QUESTIONS TO ANSWER:
1 – Answer these questions about the Seph passage:
(a) How is the tail currently encoded?
(b) In Seph, which code is responsible for evaluating arguments?
(c) What do Ioke and the Seph interpreter send in for the callee to evaluate?
2 – Retype the Seph passage from "The approach I’m" up to and including "be right now.".
3 – Rewrite the paragraph of the Seph passage that begins "One aspect of Seph that works the same" as a short bulleted list that keeps its main facts.

TEXT SECTION:
★ ★ ★ ★ ★

The approach I’m currently taking is fairly similar to Erjangs. I have a SThread object that all Seph calls will have to pass along – this will act as a thread context as soon as I add light weight threads to Seph. But this place also serves a good place to save away information on where to go next. My current encoding of the tail is simply a MethodHandle that takes no arguments. So the only thing you need to do to pump the tail call is to repeatedly check for the token and call the tail method handle. Still, doing this all over the place might not be that performant. At the moment, the code is not looking up a MethodHandle from scratch in the hot path, but it will have to bind several arguments in order to create the tail method handle. I’m unsure what the performance implications of that will be right now.

Argument evaluation from the callee

One aspect of Seph that works the same as in Ioke is that a method invocation will never evaluate the arguments. The responsibility of evaluating arguments will be in the receiving code, not the calling code. And since we don’t know whether something will do a regular evaluation or do something macro-like, it’s impossible to actually pre-evaluate the arguments and push them on the stack.

The approach Ioke and the Seph interpreter takes is to just send in the Message object and allow the callee to evaluate it. But that’s exactly what I want to avoid with Seph – everything should be possible to compile, and be running hot if that’s possible. So sending Messages around defeats the purpose.

★ ★ ★ ★ ★

DATASET CONTENT:
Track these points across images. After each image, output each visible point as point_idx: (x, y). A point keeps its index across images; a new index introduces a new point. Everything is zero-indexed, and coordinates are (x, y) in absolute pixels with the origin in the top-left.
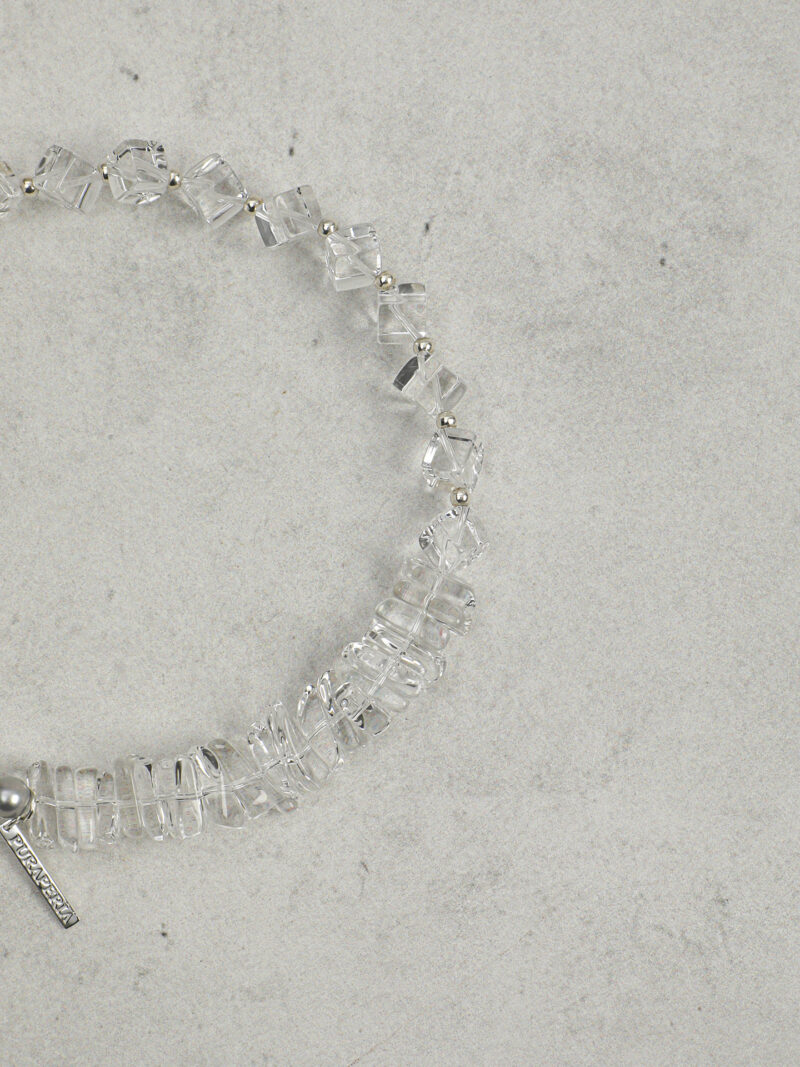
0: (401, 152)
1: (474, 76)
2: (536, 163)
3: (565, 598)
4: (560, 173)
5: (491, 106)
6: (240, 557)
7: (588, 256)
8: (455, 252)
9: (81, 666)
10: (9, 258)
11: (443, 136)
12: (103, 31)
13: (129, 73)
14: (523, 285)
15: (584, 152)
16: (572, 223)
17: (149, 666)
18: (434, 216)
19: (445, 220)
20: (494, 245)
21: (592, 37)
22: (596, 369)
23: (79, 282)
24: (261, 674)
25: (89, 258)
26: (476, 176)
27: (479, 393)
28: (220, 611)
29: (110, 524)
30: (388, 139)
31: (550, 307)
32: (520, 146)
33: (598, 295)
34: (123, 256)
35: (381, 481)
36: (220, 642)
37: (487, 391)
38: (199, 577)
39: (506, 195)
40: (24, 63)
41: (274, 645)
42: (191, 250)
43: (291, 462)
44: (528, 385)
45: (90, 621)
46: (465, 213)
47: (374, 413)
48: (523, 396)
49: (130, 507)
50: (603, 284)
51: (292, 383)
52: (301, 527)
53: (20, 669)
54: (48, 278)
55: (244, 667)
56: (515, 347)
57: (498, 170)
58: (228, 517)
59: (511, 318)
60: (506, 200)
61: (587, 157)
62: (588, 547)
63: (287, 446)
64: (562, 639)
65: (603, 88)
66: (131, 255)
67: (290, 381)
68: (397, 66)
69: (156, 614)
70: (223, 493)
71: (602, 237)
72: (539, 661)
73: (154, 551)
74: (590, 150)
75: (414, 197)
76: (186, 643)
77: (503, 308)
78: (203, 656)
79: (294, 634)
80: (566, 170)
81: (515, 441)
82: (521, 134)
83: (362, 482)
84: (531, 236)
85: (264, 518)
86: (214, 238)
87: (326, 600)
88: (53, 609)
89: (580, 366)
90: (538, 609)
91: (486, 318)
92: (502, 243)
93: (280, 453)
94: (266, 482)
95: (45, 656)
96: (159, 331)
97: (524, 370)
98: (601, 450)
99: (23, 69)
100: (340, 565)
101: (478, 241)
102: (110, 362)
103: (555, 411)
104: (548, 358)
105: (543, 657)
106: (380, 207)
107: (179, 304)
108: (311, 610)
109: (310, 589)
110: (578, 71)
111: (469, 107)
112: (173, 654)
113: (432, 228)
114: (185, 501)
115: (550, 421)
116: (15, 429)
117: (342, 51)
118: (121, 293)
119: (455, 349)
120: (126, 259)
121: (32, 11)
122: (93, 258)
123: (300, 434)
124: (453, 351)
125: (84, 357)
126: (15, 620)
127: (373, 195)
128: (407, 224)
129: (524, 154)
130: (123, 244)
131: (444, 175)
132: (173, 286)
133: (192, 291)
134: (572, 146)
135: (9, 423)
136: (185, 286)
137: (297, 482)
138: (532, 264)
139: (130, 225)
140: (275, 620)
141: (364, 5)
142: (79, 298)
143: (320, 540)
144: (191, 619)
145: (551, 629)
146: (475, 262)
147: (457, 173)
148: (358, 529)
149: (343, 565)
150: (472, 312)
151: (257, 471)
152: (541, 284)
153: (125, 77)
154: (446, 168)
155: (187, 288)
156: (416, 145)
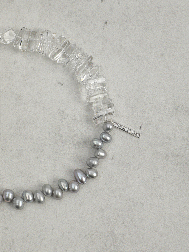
0: (133, 107)
1: (152, 87)
2: (169, 111)
3: (177, 232)
4: (175, 114)
5: (156, 95)
6: (87, 218)
7: (183, 137)
8: (148, 134)
9: (45, 249)
10: (27, 135)
11: (144, 103)
12: (53, 72)
13: (60, 83)
14: (166, 144)
15: (182, 108)
16: (178, 128)
17: (63, 248)
18: (142, 125)
19: (145, 126)
20: (158, 133)
21: (184, 77)
22: (185, 168)
23: (46, 141)
24: (92, 248)
25: (49, 134)
26: (153, 114)
27: (153, 174)
28: (82, 232)
29: (54, 210)
30: (130, 103)
31: (173, 151)
32: (164, 106)
33: (186, 148)
34: (58, 133)
35: (126, 197)
36: (81, 240)
37: (156, 174)
38: (76, 223)
39: (161, 120)
40: (31, 83)
41: (95, 240)
42: (79, 131)
43: (102, 192)
44: (167, 172)
45: (48, 236)
46: (150, 124)
47: (125, 179)
48: (165, 175)
49: (59, 206)
50: (187, 145)
51: (105, 170)
52: (104, 209)
53: (29, 250)
54: (37, 140)
55: (87, 247)
56: (163, 162)
57: (159, 113)
58: (85, 207)
59: (162, 153)
60: (161, 121)
61: (182, 110)
62: (183, 218)
63: (101, 187)
64: (176, 243)
65: (187, 91)
66: (60, 133)
67: (104, 169)
68: (131, 84)
69: (65, 234)
70: (84, 201)
71: (187, 132)
72: (169, 248)
73: (65, 217)
74: (183, 108)
75: (137, 119)
76: (72, 241)
77: (160, 151)
78: (77, 244)
79: (101, 237)
80: (177, 113)
81: (163, 188)
82: (165, 103)
83: (121, 197)
84: (168, 131)
85: (94, 207)
86: (86, 127)
87: (110, 228)
88: (38, 233)
89: (181, 167)
90: (169, 234)
91: (156, 153)
92: (160, 133)
93: (99, 189)
94: (96, 197)
95: (36, 246)
96: (69, 154)
97: (166, 168)
98: (187, 191)
99: (31, 85)
100: (114, 219)
101: (154, 132)
102: (54, 164)
103: (174, 180)
104: (172, 165)
105: (171, 247)
106: (128, 121)
107: (75, 146)
108: (106, 231)
109: (106, 226)
110: (180, 86)
111: (151, 95)
112: (69, 244)
113: (142, 128)
114: (74, 203)
115: (173, 182)
116: (29, 181)
117: (117, 79)
118: (58, 143)
119: (148, 162)
120: (59, 134)
121: (33, 69)
122: (50, 134)
123: (105, 184)
124: (147, 162)
125: (47, 162)
126: (28, 236)
127: (127, 117)
128: (135, 126)
129: (166, 109)
130: (58, 129)
131: (144, 113)
132: (73, 141)
133: (79, 143)
134: (178, 107)
135: (27, 179)
136: (77, 141)
137: (103, 197)
138: (168, 139)
139: (60, 124)
140: (96, 234)
141: (122, 67)
142: (46, 145)
143: (109, 213)
144: (74, 235)
145: (173, 240)
146: (153, 138)
147: (148, 113)
148: (119, 210)
149: (115, 220)
150: (152, 151)
151: (93, 194)
152: (171, 145)
153: (59, 85)
154: (145, 111)
155: (77, 142)
156: (137, 105)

★ ★ ★ ★ ★

WRITTEN RESPONSES:
1 –
(a) As a MethodHandle that takes no arguments.
(b) The receiving code, not the calling code.
(c) The Message object.

2 –
The approach I’m currently taking is fairly similar to Erjangs. I have a SThread object that all Seph calls will have to pass along – this will act as a thread context as soon as I add light weight threads to Seph. But this place also serves a good place to save away information on where to go next. My current encoding of the tail is simply a MethodHandle that takes no arguments. So the only thing you need to do to pump the tail call is to repeatedly check for the token and call the tail method handle. Still, doing this all over the place might not be that performant. At the moment, the code is not looking up a MethodHandle from scratch in the hot path, but it will have to bind several arguments in order to create the tail method handle. I’m unsure what the performance implications of that will be right now.

3 –
- As in Ioke, a method invocation in Seph never evaluates the arguments.
- The receiving code, not the calling code, evaluates them.
- It is unknown whether a call will evaluate normally or act like a macro, so arguments cannot be pre-evaluated and pushed on the stack.